The notion of what constitutes public space and who owns it is forever changing, a stimulating, unstable improvisation. Laurie Lazer, co-director of the Luggage Store Gallery on Market Street, recalls two different occasions when outdoor graffiti art projects commissioned by one city agency were removed by another without advance notice. Graffiti writers are fond of comparing their own bids for attention to those of advertisers, who can command acres of billboard space or swallow up entire buses with their pitches. Tim Drescher, author of "San Francisco Bay Area Murals: Communities Create Their Muses, 1904-1997," puts it this way: "Whether they see it in these terms or not, graffiti writers are claiming control of the visual space. I'm not saying they're right; there's a large chunk of hypocrisy on both sides. The difference is that ads on Muni buses bring in money. And in the contest between money and quality of life, money always wins."

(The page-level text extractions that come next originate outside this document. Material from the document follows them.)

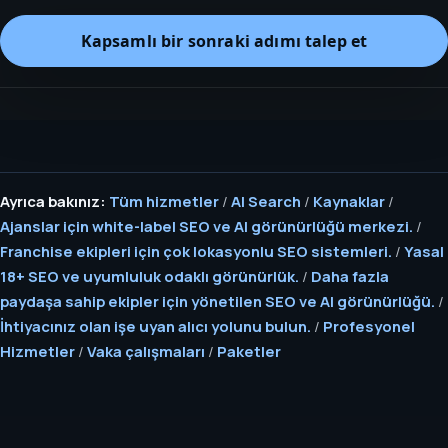
Kapsamlı bir sonraki adımı talep et
Ayrıca bakınız:
Tüm hizmetler
/
AI Search
/
Kaynaklar
/
Ajanslar için white-label SEO ve AI görünürlüğü merkezi.
/
Franchise ekipleri için çok lokasyonlu SEO sistemleri.
/
Yasal
18+ SEO ve uyumluluk odaklı görünürlük.
/
Daha fazla
paydaşa sahip ekipler için yönetilen SEO ve AI görünürlüğü.
/
İhtiyacınız olan işe uyan alıcı yolunu bulun.
/
Profesyonel
Hizmetler
/
Vaka çalışmaları
/
Paketler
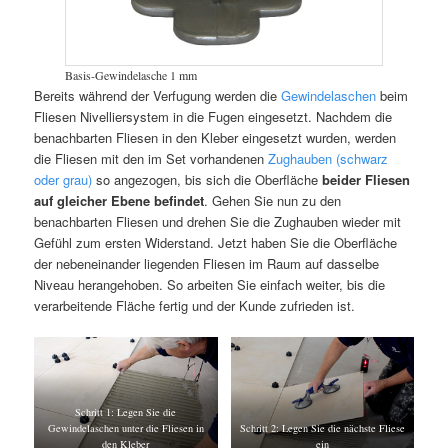
Basis-Gewindelasche 1 mm
Bereits während der Verfugung werden die
Gewindelaschen
beim
Fliesen Nivelliersystem in die Fugen eingesetzt. Nachdem die
benachbarten Fliesen in den Kleber eingesetzt wurden, werden
die Fliesen mit den im Set vorhandenen
Zughauben (schwarz
oder grau)
so angezogen, bis sich die Oberfläche
beider Fliesen
auf gleicher Ebene befindet
. Gehen Sie nun zu den
benachbarten Fliesen und drehen Sie die Zughauben wieder mit
Gefühl zum ersten Widerstand. Jetzt haben Sie die Oberfläche
der nebeneinander liegenden Fliesen im Raum auf dasselbe
Niveau herangehoben. So arbeiten Sie einfach weiter, bis die
verarbeitende Fläche fertig und der Kunde zufrieden ist.
Schritt 1: Legen Sie die
Gewindelaschen unter die Fliesen in
Schritt 2: Legen Sie die nächste Fliese
den Kleber
ein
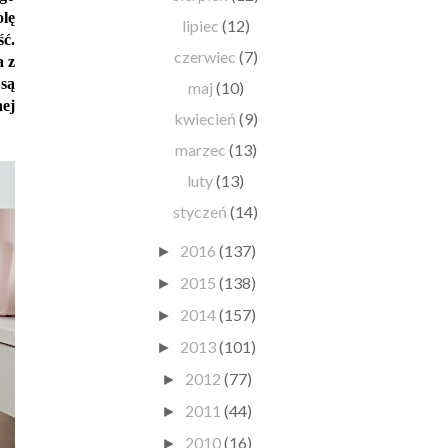
olę
lipiec
(12)
ść.
czerwiec
(7)
a z
 są
maj
(10)
nej
kwiecień
(9)
marzec
(13)
luty
(13)
styczeń
(14)
2016
(137)
►
2015
(138)
►
2014
(157)
►
2013
(101)
►
2012
(77)
►
2011
(44)
►
2010
(16)
►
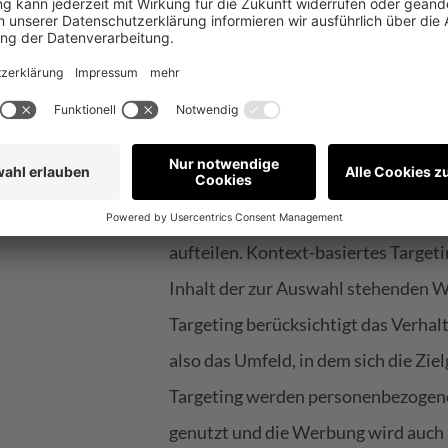
Netzwerk: Kontex
Nutzer-basiert
Um die gewünschte Zielgruppe zu e
diverse Targeting-Optionen zur Verf
aufteilen. Kontext-basiertes Targeti
Inhalt der zur Auswahl stehenden W
Targeting berücksichtigt das Verhal
also das Umfeld, in dem sich die Zie
Targeting werden personenbezogene 
genutzt und die Werbung wird auch a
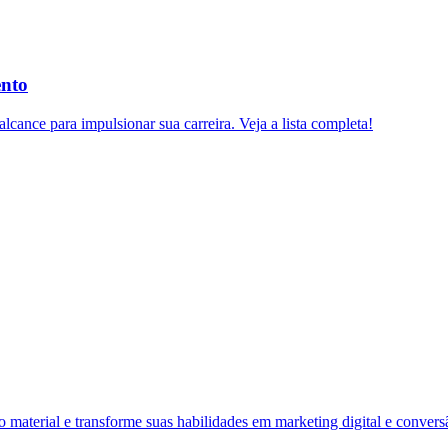
ento
lcance para impulsionar sua carreira. Veja a lista completa!
material e transforme suas habilidades em marketing digital e convers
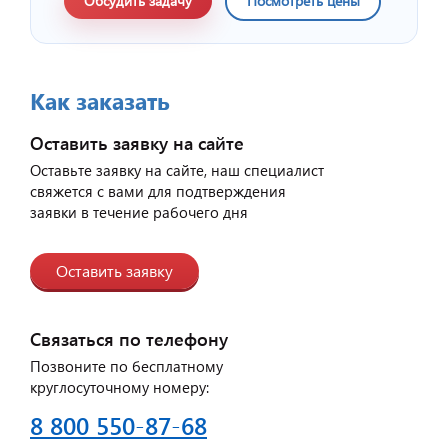
Обсудить задачу
Посмотреть цены
Как заказать
Оставить заявку на сайте
Оставьте заявку на сайте, наш специалист
свяжется с вами для подтверждения
заявки в течение рабочего дня
Оставить заявку
Связаться по телефону
Позвоните по бесплатному
круглосуточному номеру:
8 800 550-87-68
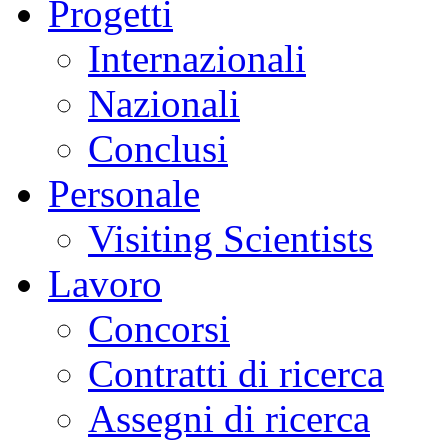
Progetti
Internazionali
Nazionali
Conclusi
Personale
Visiting Scientists
Lavoro
Concorsi
Contratti di ricerca
Assegni di ricerca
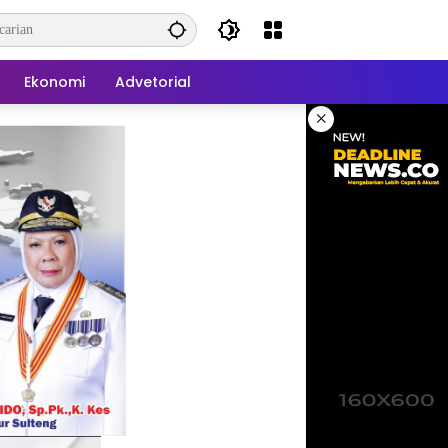
Ekonomi
Advetorial
×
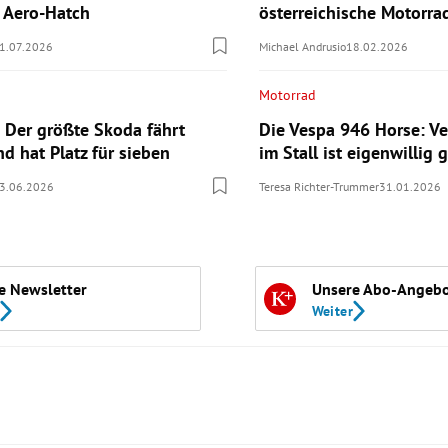
n Aero-Hatch
österreichische Motorr
1.07.2026
Michael Andrusio
18.02.2026
Motorrad
 Der größte Skoda fährt
Die Vespa 946 Horse: Ve
nd hat Platz für sieben
im Stall ist eigenwillig g
3.06.2026
Teresa Richter-Trummer
31.01.2026
e Newsletter
Unsere Abo-Angeb
Weiter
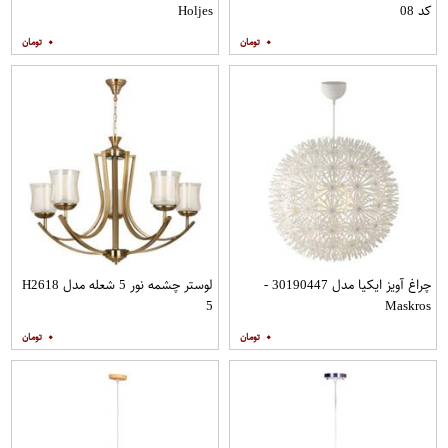
کد 08
Holjes
۰
۰
چراغ آویز ایکیا مدل 30190447 -
لوستر چشمه نور 5 شعله مدل H2618
5
Maskros
۰
۰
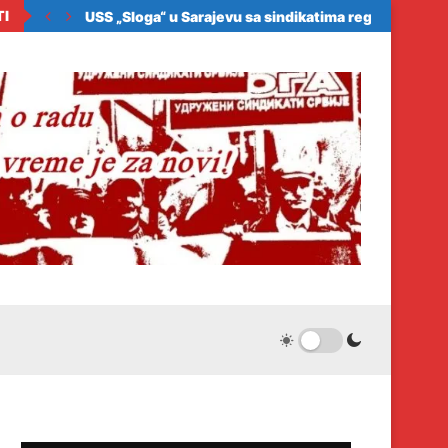
TI
ora zakonom da...
USS „Sloga“ u Sarajevu sa sindikatima regiona: Samo.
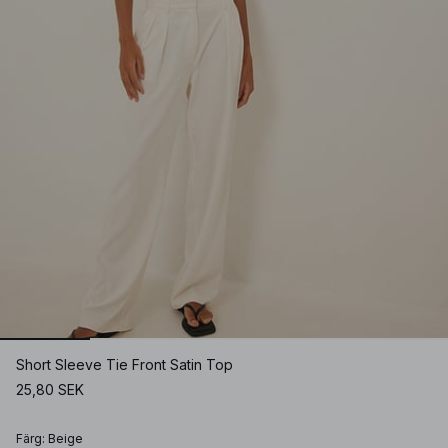
Short Sleeve Tie Front Satin Top
25,80 SEK
Färg
:
Beige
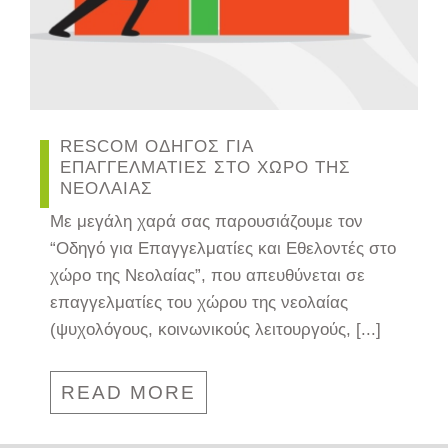
RESCOM ΟΔΗΓΟΣ ΓΙΑ
ΕΠΑΓΓΕΛΜΑΤΙΕΣ ΣΤΟ ΧΩΡΟ ΤΗΣ
ΝΕΟΛΑΙΑΣ
Με μεγάλη χαρά σας παρουσιάζουμε τον
“Οδηγό για Επαγγελματίες και Εθελοντές στο
χώρο της Νεολαίας”, που απευθύνεται σε
επαγγελματίες του χώρου της νεολαίας
(ψυχολόγους, κοινωνικούς λειτουργούς, [...]
READ MORE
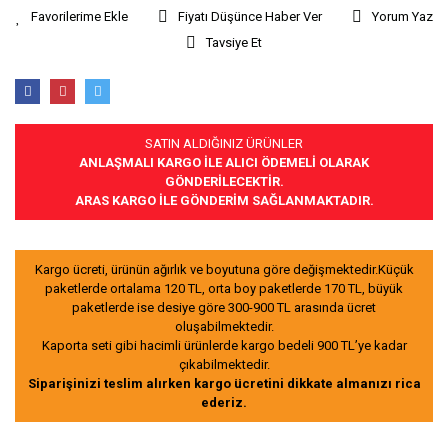
Fiyatı Düşünce Haber Ver
Yorum Yaz
Tavsiye Et
SATIN ALDIĞINIZ ÜRÜNLER
ANLAŞMALI KARGO İLE ALICI ÖDEMELİ OLARAK
GÖNDERİLECEKTİR.
ARAS KARGO İLE GÖNDERİM SAĞLANMAKTADIR.
Kargo ücreti, ürünün ağırlık ve boyutuna göre değişmektedir.Küçük
paketlerde ortalama 120 TL, orta boy paketlerde 170 TL, büyük
paketlerde ise desiye göre 300-900 TL arasında ücret
oluşabilmektedir.
Kaporta seti gibi hacimli ürünlerde kargo bedeli 900 TL’ye kadar
çıkabilmektedir.
Siparişinizi teslim alırken kargo ücretini dikkate almanızı rica
ederiz.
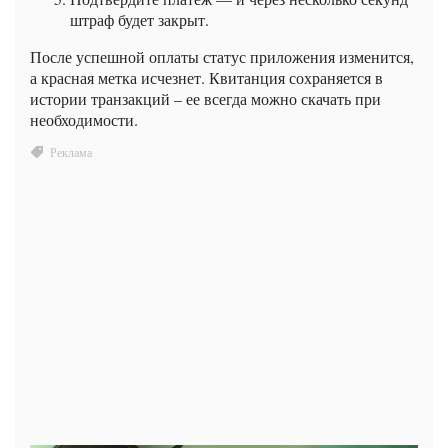
штраф будет закрыт.
После успешной оплаты статус приложения изменится,
а красная метка исчезнет. Квитанция сохраняется в
истории транзакций – ее всегда можно скачать при
необходимости.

Increasingly, in the 21st century, the battle for attention has expanded from the streets to every conceivable arena of visual space. Commercials crowd onto movie screens. Spam and pop-up ads greet every visitor to the Internet. NASCAR drivers and their cars are mobile kiosks. Tiger Woods' forehead is a permanent Nike commercial.

"VANDALS," a recent exhibit at the University of San Francisco's Thatcher Gallery, addressed the relationship of vandalism to art, censorship and First Amendment rights. At a panel discussion, Alex Killough of described Web-based stunts ("re-pricing" Kellogg's cereals with downloadable bar codes) that fuse vandalism to conceptual art. Activist Antonia Juhasz, who has demonstrated against Bechtel and other corporations, spoke on "the role of property destruction in anticorporate policy work." Lawyer David Greene offered this maxim: "Artistic expression is speech. Therefore, it is protected by the First Amendment."

Downstairs, at the gallery opening, artist Judy Auda sat beside her piece in the show. Titled "The Buck Stops Here," it consisted of a large inflated balloon with 50 one-dollar bills inside. A large needle hung from a string beside the balloon, in teasing invitation to commit an act of vandalism and reap a reward for doing it. Asked if she hoped someone would destroy her piece, Auda paused.

"I'm not sure," she said. "It's a very perplexing question."